C’è un labirinto nascosto, all’ interno della città aperta: “aperta”, in quanto la data di oggi sancisce la fine del lockdown e la ripartenza. La gente si riversa lungo le vie principali, incentivata anche dai bar, negozi e ristoranti che rialzano le saracinesche, trascurando il fatto che nei centri storici si celano oasi di meraviglia dove il tempo sembra eternamente sospeso. Di rado le si nota, non fanno parte dei circuiti turistici. Bisogna volerle conoscere, per scoprirle, ma ne vale la pena. Perchè il dedalo di viuzze che le compone offre scorci di vero incanto. I vicoli sono il cuore pulsante della città, custodiscono da secoli il suo spirito più profondo e autentico. In questo periodo, se deciderete di esplorarli, vi restituiranno tutto l’ appeal onirico esercitato dai paesaggi urbani ai tempi del confinamento da Coronavirus. In chiave positiva, naturalmente: non pensate ad atmosfere desolanti  o a silenzi da emergenza pandemica. Perchè i vicoli sono vibranti, pittoreschi, vivissimi. In molti casi vi sorprendono con osterie dove potete degustare piatti tipici o il vino più squisito, ma non è raro che possiate imbattervi in botteghe artigianali di ogni tipo.

 

 

Abitando nella parte antica della città, quando ero bambina li percorrevo mano nella mano con mio padre che, sempre in guerra contro lo smog, privilegiava quel tragitto per evitarlo. Allora, i vicoli erano abitati da un’ umanità varia e pittoresca, da personaggi rimasti saldamente impressi nell’ immaginario collettivo. Ognuno aveva la sua particolare storia, il suo soprannome. Molti erano arrivati da fuori in cerca di fortuna. Il boom delle case popolari non era ancora esploso e li trovavi tutti là, in quei labirinti intricati, dove si alternavano un’ osteria, un fruttivendolo, un ciabattino, persino un cinema a luci rosse. Per me era un mondo sconosciuto, folcloristico, a cui guardavo con un misto di curiosità e di timore. Oggi, invece, adoro perdermi nei vicoli e respirare le loro suggestive atmosfere.

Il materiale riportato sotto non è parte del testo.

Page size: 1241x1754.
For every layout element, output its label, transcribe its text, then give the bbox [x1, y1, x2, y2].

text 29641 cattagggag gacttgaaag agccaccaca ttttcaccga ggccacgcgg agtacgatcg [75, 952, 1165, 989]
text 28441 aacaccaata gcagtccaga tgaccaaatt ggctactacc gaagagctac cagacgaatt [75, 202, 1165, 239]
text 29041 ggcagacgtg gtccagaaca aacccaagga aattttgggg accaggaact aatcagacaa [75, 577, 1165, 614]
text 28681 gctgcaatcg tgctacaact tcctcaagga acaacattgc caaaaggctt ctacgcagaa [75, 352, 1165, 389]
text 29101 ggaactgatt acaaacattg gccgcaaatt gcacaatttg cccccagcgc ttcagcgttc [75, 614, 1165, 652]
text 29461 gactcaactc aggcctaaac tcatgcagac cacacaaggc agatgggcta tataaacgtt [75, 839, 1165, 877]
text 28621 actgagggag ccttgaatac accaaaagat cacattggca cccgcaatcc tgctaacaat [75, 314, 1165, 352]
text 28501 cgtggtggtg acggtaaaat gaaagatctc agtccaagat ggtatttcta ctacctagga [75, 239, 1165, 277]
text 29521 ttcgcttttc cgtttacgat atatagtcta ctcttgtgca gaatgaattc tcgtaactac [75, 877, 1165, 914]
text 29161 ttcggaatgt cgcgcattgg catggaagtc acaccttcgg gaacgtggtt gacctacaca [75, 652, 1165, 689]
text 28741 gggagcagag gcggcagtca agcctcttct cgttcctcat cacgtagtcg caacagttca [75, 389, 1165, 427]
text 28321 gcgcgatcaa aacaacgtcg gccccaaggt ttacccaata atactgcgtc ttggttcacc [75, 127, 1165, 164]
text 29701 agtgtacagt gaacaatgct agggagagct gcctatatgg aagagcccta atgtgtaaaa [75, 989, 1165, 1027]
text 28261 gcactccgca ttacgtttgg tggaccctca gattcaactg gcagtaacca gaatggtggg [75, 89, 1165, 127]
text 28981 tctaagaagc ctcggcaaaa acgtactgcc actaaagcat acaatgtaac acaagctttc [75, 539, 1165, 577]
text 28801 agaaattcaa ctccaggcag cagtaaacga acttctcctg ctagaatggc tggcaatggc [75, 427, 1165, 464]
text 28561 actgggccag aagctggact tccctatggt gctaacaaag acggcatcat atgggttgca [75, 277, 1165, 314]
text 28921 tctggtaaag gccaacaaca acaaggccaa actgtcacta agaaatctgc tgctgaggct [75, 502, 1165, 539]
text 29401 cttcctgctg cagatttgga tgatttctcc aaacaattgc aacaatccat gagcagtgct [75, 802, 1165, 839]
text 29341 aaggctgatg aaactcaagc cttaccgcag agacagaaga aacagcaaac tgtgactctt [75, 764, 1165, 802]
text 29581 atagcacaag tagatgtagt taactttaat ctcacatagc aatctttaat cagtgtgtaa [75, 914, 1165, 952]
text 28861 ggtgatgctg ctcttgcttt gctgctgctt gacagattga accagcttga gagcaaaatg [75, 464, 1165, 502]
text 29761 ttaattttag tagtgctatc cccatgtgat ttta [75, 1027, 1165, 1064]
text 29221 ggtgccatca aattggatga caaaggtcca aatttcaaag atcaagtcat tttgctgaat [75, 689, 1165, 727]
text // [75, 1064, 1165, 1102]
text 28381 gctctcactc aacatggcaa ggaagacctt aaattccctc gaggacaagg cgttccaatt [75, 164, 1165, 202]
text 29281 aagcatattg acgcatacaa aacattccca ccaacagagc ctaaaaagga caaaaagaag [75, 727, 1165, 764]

E’ lì che si concentra l’anima di un luogo, il suo patrimonio emozionale più atavico: tra i lampioni di ferro battuto, le stradine lastricate di ciottoli, le piazzette che si aprono inaspettate. Cerco i vicoli anche quando sono in viaggio, ovunque io vada, se la mia meta è antica al punto giusto. In Italia o all’ estero (penso per esempio a Barcellona), indifferentemente.

 

 

Perchè so che al di là del caos urbano, del traffico, degli “assembramenti” (che in teoria sembrano ormai appartenere alla preistoria), c’è un mondo a parte e quasi segreto che vibra nel cuore delle città. Un mondo che vive di ritmi propri, ricco di incomparabili suggestioni. Un’ oasi dove l’aria tiepida di Maggio è intrisa di sapori, odori, profumi fluttuanti in scenari senza tempo, ma carichi di tutto il pathos che un cuore millenario racchiude.